[TASK REQUIREMENTS]:
Copy every line of the listing below without changes, and leave the pictures out.

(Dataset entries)
⁂
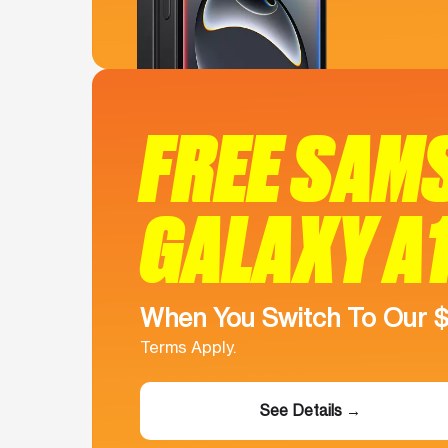
FREE SAM
GALAXY A
When You Switch To Our 
Terms Apply.
See Details →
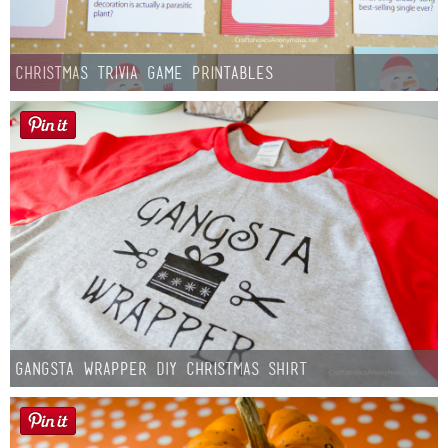
Christmas Trivia Game Printables
Gangsta Wrapper DIY Christmas Shirt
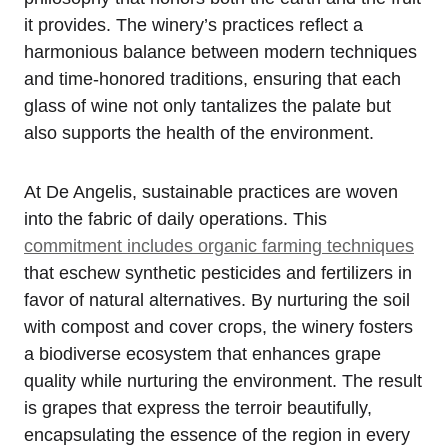
it provides. The winery’s practices reflect a
harmonious balance between modern techniques
and time-honored traditions, ensuring that each
glass of wine not only tantalizes the palate but
also supports the health of the environment.
At De Angelis, sustainable practices are woven
into the fabric of daily operations. This
commitment includes organic farming techniques
that eschew synthetic pesticides and fertilizers in
favor of natural alternatives. By nurturing the soil
with compost and cover crops, the winery fosters
a biodiverse ecosystem that enhances grape
quality while nurturing the environment. The result
is grapes that express the terroir beautifully,
encapsulating the essence of the region in every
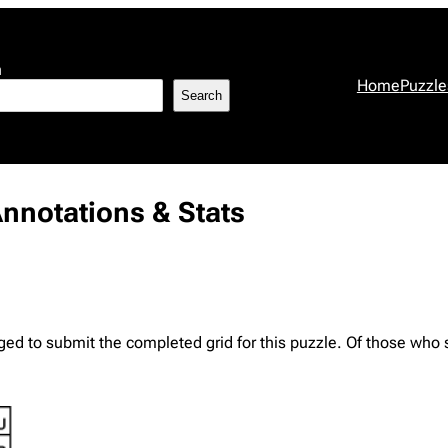
h
Home
Puzzle
Search
Annotations & Stats
d to submit the completed grid for this puzzle. Of those who su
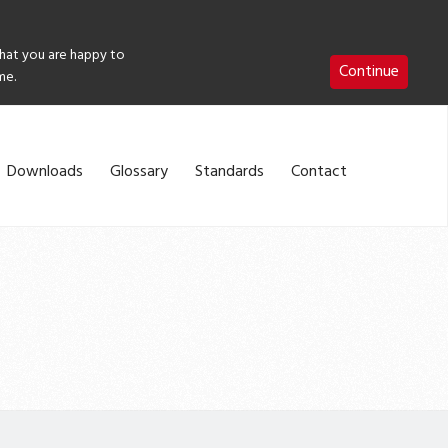
that you are happy to
Continue
me.
Downloads
Glossary
Standards
Contact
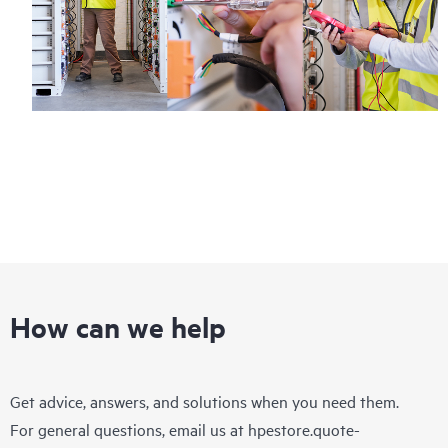
How can we help
Get advice, answers, and solutions when you need them.
For general questions, email us at
hpestore.quote-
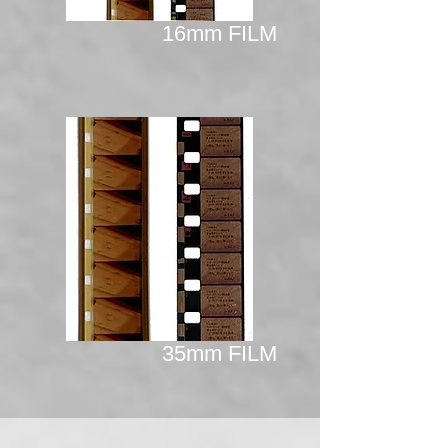
16mm FILM
35mm FILM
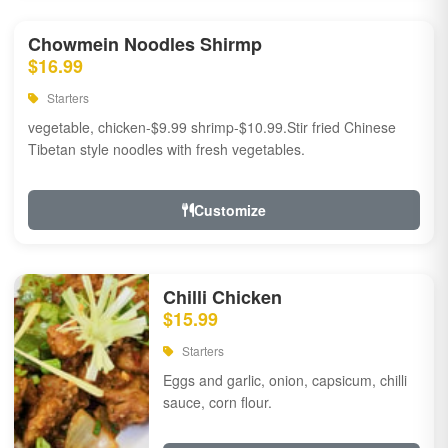
Chowmein Noodles Shirmp
$16.99
Starters
vegetable, chicken-$9.99 shrimp-$10.99.Stir fried Chinese
Tibetan style noodles with fresh vegetables.
Customize
Chilli Chicken
$15.99
Starters
Eggs and garlic, onion, capsicum, chilli
sauce, corn flour.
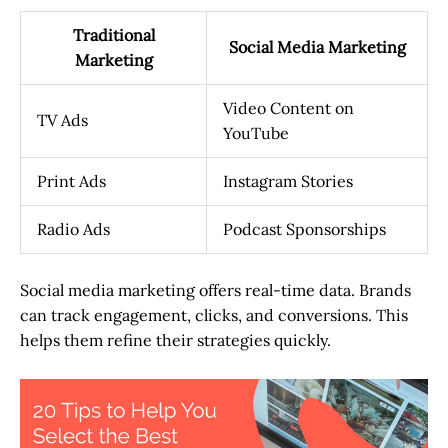
Traditional
Social Media Marketing
Marketing
Video Content on
TV Ads
YouTube
Print Ads
Instagram Stories
Radio Ads
Podcast Sponsorships
Social media marketing offers real-time data. Brands
can track engagement, clicks, and conversions. This
helps them refine their strategies quickly.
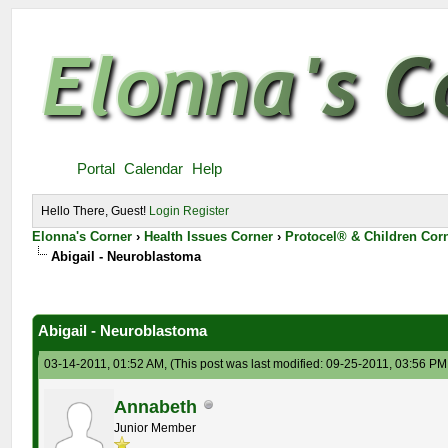
Portal
Calendar
Help
Hello There, Guest!
Login
Register
Elonna's Corner
›
Health Issues Corner
›
Protocel® & Children Cor
Abigail - Neuroblastoma
Abigail - Neuroblastoma
03-14-2011, 01:52 AM,
(This post was last modified: 09-25-2011, 03:56 P
Annabeth
Junior Member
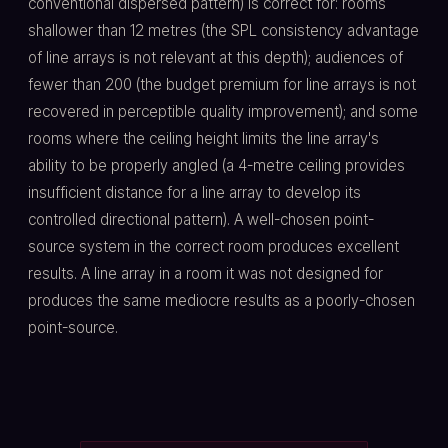
conventional dispersed pattern) is correct for: rooms
shallower than 12 metres (the SPL consistency advantage
of line arrays is not relevant at this depth); audiences of
fewer than 200 (the budget premium for line arrays is not
recovered in perceptible quality improvement); and some
rooms where the ceiling height limits the line array's
ability to be properly angled (a 4-metre ceiling provides
insufficient distance for a line array to develop its
controlled directional pattern). A well-chosen point-
source system in the correct room produces excellent
results. A line array in a room it was not designed for
produces the same mediocre results as a poorly-chosen
point-source.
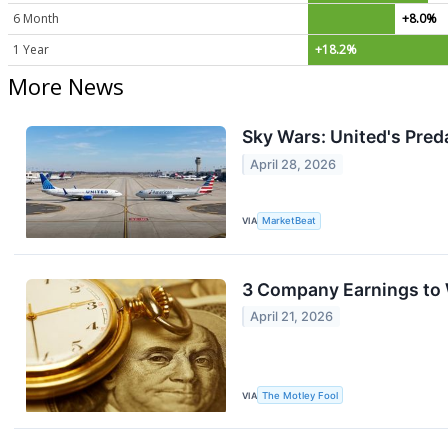
6 Month
+8.0%
1 Year
+18.2%
More News
Sky Wars: United's Pred
April 28, 2026
VIA
MarketBeat
3 Company Earnings to 
April 21, 2026
VIA
The Motley Fool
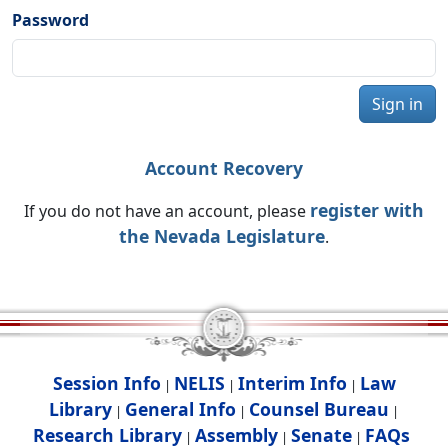
Password
Sign in
Account Recovery
register with
If you do not have an account, please
the Nevada Legislature
.
Session Info
NELIS
Interim Info
Law
|
|
|
Library
General Info
Counsel Bureau
|
|
|
Research Library
Assembly
Senate
FAQs
|
|
|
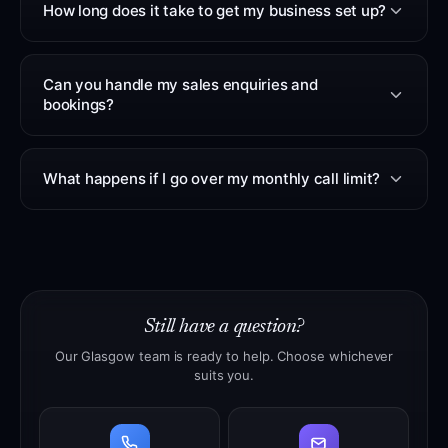
How long does it take to get my business set up?
Can you handle my sales enquiries and
bookings?
What happens if I go over my monthly call limit?
Still have a question?
Our Glasgow team is ready to help. Choose whichever
suits you.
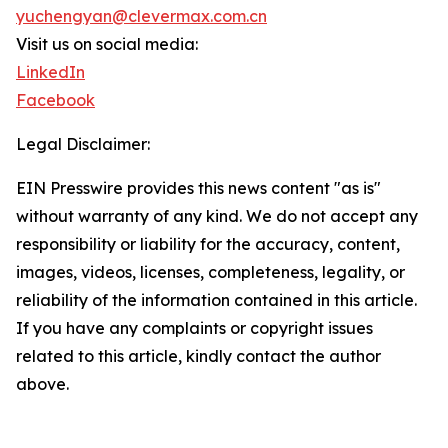
yuchengyan@clevermax.com.cn
Visit us on social media:
LinkedIn
Facebook
Legal Disclaimer:
EIN Presswire provides this news content "as is"
without warranty of any kind. We do not accept any
responsibility or liability for the accuracy, content,
images, videos, licenses, completeness, legality, or
reliability of the information contained in this article.
If you have any complaints or copyright issues
related to this article, kindly contact the author
above.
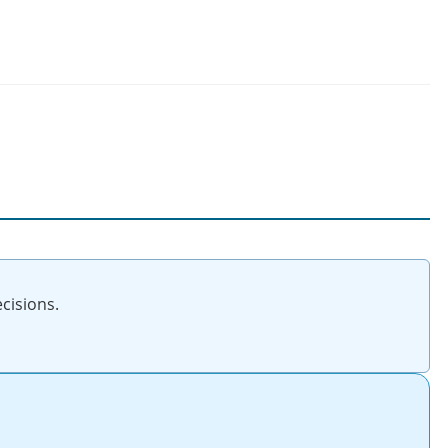
cisions.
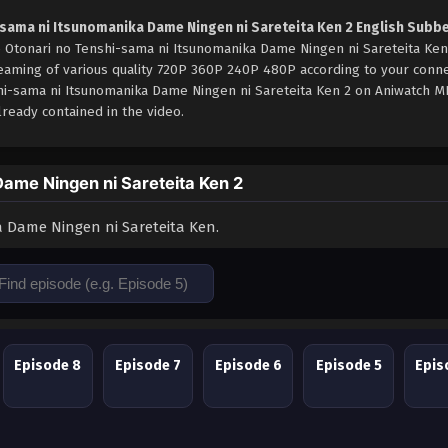
-sama ni Itsunomanika Dame Ningen ni Sareteita Ken 2 English Subb
e Otonari no Tenshi-sama ni Itsunomanika Dame Ningen ni Sareteita Ken
reaming of various quality 720P 360P 240P 480P according to your conne
shi-sama ni Itsunomanika Dame Ningen ni Sareteita Ken 2 on Aniwatch 
ready contained in the video.
ame Ningen ni Sareteita Ken 2
 Dame Ningen ni Sareteita Ken.
Episode 8
Episode 7
Episode 6
Episode 5
Epis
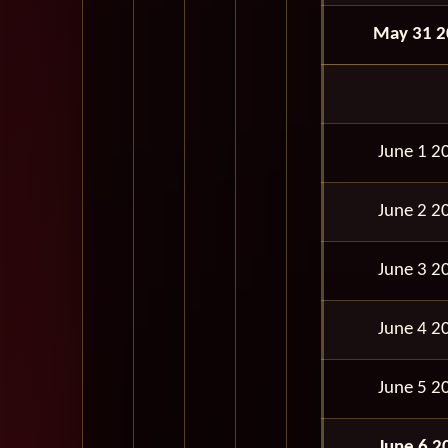
May 31 2
June 1 2
June 2 2
June 3 2
June 4 2
June 5 2
June 6 2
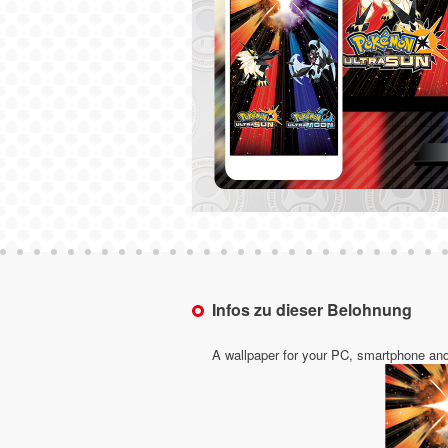
Infos zu dieser Belohnung
A wallpaper for your PC, smartphone and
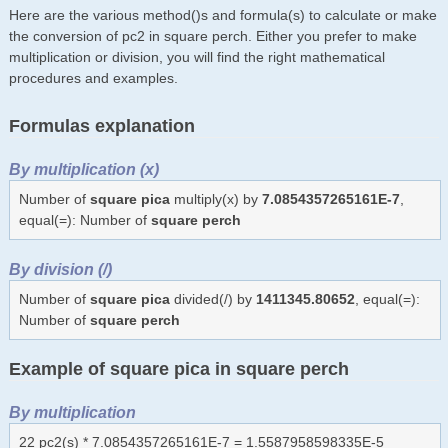
Here are the various method()s and formula(s) to calculate or make
the conversion of pc2 in square perch. Either you prefer to make
multiplication or division, you will find the right mathematical
procedures and examples.
Formulas explanation
By multiplication (x)
Number of
square pica
multiply(x) by
7.0854357265161E-7
,
equal(=): Number of
square perch
By division (/)
Number of
square pica
divided(/) by
1411345.80652
, equal(=):
Number of
square perch
Example of square pica in square perch
By multiplication
22 pc2(s) * 7.0854357265161E-7 = 1.5587958598335E-5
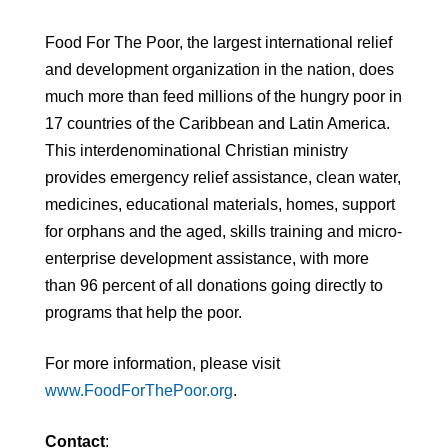
Food For The Poor, the largest international relief
and development organization in the nation, does
much more than feed millions of the hungry poor in
17 countries of the Caribbean and Latin America.
This interdenominational Christian ministry
provides emergency relief assistance, clean water,
medicines, educational materials, homes, support
for orphans and the aged, skills training and micro-
enterprise development assistance, with more
than 96 percent of all donations going directly to
programs that help the poor.
For more information, please visit
www.FoodForThePoor.org
.
Contact
:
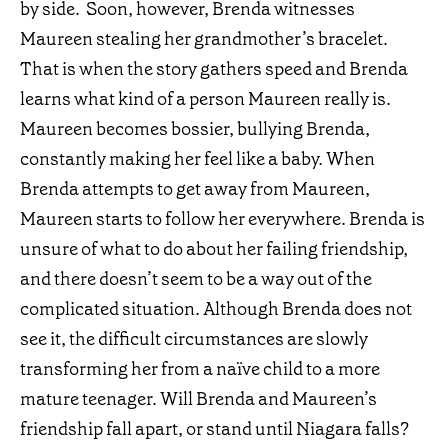
by side. Soon, however, Brenda witnesses
Maureen stealing her grandmother’s bracelet.
That is when the story gathers speed and Brenda
learns what kind of a person Maureen really is.
Maureen becomes bossier, bullying Brenda,
constantly making her feel like a baby. When
Brenda attempts to get away from Maureen,
Maureen starts to follow her everywhere. Brenda is
unsure of what to do about her failing friendship,
and there doesn’t seem to be a way out of the
complicated situation. Although Brenda does not
see it, the difficult circumstances are slowly
transforming her from a naïve child to a more
mature teenager. Will Brenda and Maureen’s
friendship fall apart, or stand until Niagara falls?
⁂
[EXPECTED ANSWER]:
FREE SAM
GALAXY A
When You Switch To Our 
Terms Apply.
See Details →
Christmas Trivia Game Printables
Gangsta Wrapper DIY Christmas Shirt
it provides. The winery’s practices reflect a
harmonious balance between modern techniques
and time-honored traditions, ensuring that each
glass of wine not only tantalizes the palate but
also supports the health of the environment.
At De Angelis, sustainable practices are woven
into the fabric of daily operations. This
commitment includes organic farming techniques
that eschew synthetic pesticides and fertilizers in
favor of natural alternatives. By nurturing the soil
with compost and cover crops, the winery fosters
a biodiverse ecosystem that enhances grape
quality while nurturing the environment. The result
is grapes that express the terroir beautifully,
encapsulating the essence of the region in every
h
Home
Puzzle
Search
Annotations & Stats
d to submit the completed grid for this puzzle. Of those who su
that you are happy to
Continue
me.
Downloads
Glossary
Standards
Contact
How can we help
Get advice, answers, and solutions when you need them.
For general questions, email us at
hpestore.quote-
16mm FILM
35mm FILM
Chowmein Noodles Shirmp
$16.99
Starters
vegetable, chicken-$9.99 shrimp-$10.99.Stir fried Chinese
Tibetan style noodles with fresh vegetables.
Customize
Chilli Chicken
$15.99
Starters
Eggs and garlic, onion, capsicum, chilli
sauce, corn flour.
Traditional
Social Media Marketing
Marketing
Video Content on
TV Ads
YouTube
Print Ads
Instagram Stories
Radio Ads
Podcast Sponsorships
Social media marketing offers real-time data. Brands
can track engagement, clicks, and conversions. This
helps them refine their strategies quickly.
Portal
Calendar
Help
Hello There, Guest!
Login
Register
Elonna's Corner
›
Health Issues Corner
›
Protocel® & Children Cor
Abigail - Neuroblastoma
Abigail - Neuroblastoma
03-14-2011, 01:52 AM,
(This post was last modified: 09-25-2011, 03:56 P
Annabeth
Junior Member
conventional dispersed pattern) is correct for: rooms
shallower than 12 metres (the SPL consistency advantage
of line arrays is not relevant at this depth); audiences of
fewer than 200 (the budget premium for line arrays is not
recovered in perceptible quality improvement); and some
rooms where the ceiling height limits the line array's
ability to be properly angled (a 4-metre ceiling provides
insufficient distance for a line array to develop its
controlled directional pattern). A well-chosen point-
source system in the correct room produces excellent
results. A line array in a room it was not designed for
produces the same mediocre results as a poorly-chosen
point-source.
6 Month
+8.0%
1 Year
+18.2%
More News
Sky Wars: United's Pred
April 28, 2026
VIA
MarketBeat
3 Company Earnings to 
April 21, 2026
VIA
The Motley Fool
Password
Sign in
Account Recovery
register with
If you do not have an account, please
the Nevada Legislature
.
Session Info
NELIS
Interim Info
Law
|
|
|
Library
General Info
Counsel Bureau
|
|
|
Research Library
Assembly
Senate
FAQs
|
|
|
How long does it take to get my business set up?
Can you handle my sales enquiries and
bookings?
What happens if I go over my monthly call limit?
Still have a question?
Our Glasgow team is ready to help. Choose whichever
suits you.
yuchengyan@clevermax.com.cn
Visit us on social media:
LinkedIn
Facebook
Legal Disclaimer:
EIN Presswire provides this news content "as is"
without warranty of any kind. We do not accept any
responsibility or liability for the accuracy, content,
images, videos, licenses, completeness, legality, or
reliability of the information contained in this article.
If you have any complaints or copyright issues
related to this article, kindly contact the author
above.
cisions.
-sama ni Itsunomanika Dame Ningen ni Sareteita Ken 2 English Subb
e Otonari no Tenshi-sama ni Itsunomanika Dame Ningen ni Sareteita Ken
reaming of various quality 720P 360P 240P 480P according to your conne
shi-sama ni Itsunomanika Dame Ningen ni Sareteita Ken 2 on Aniwatch 
ready contained in the video.
ame Ningen ni Sareteita Ken 2
 Dame Ningen ni Sareteita Ken.
Episode 8
Episode 7
Episode 6
Episode 5
Epis
May 31 2
June 1 2
June 2 2
June 3 2
June 4 2
June 5 2
June 6 2
Infos zu dieser Belohnung
A wallpaper for your PC, smartphone and
Here are the various method()s and formula(s) to calculate or make
the conversion of pc2 in square perch. Either you prefer to make
multiplication or division, you will find the right mathematical
procedures and examples.
Formulas explanation
By multiplication (x)
Number of
square pica
multiply(x) by
7.0854357265161E-7
,
equal(=): Number of
square perch
By division (/)
Number of
square pica
divided(/) by
1411345.80652
, equal(=):
Number of
square perch
Example of square pica in square perch
By multiplication
22 pc2(s) * 7.0854357265161E-7 = 1.5587958598335E-5
Food For The Poor, the largest international relief
and development organization in the nation, does
much more than feed millions of the hungry poor in
17 countries of the Caribbean and Latin America.
This interdenominational Christian ministry
provides emergency relief assistance, clean water,
medicines, educational materials, homes, support
for orphans and the aged, skills training and micro-
enterprise development assistance, with more
than 96 percent of all donations going directly to
programs that help the poor.
For more information, please visit
www.FoodForThePoor.org
.
Contact
:
by side. Soon, however, Brenda witnesses
Maureen stealing her grandmother’s bracelet.
That is when the story gathers speed and Brenda
learns what kind of a person Maureen really is.
Maureen becomes bossier, bullying Brenda,
constantly making her feel like a baby. When
Brenda attempts to get away from Maureen,
Maureen starts to follow her everywhere. Brenda is
unsure of what to do about her failing friendship,
and there doesn’t seem to be a way out of the
complicated situation. Although Brenda does not
see it, the difficult circumstances are slowly
transforming her from a naïve child to a more
mature teenager. Will Brenda and Maureen’s
friendship fall apart, or stand until Niagara falls?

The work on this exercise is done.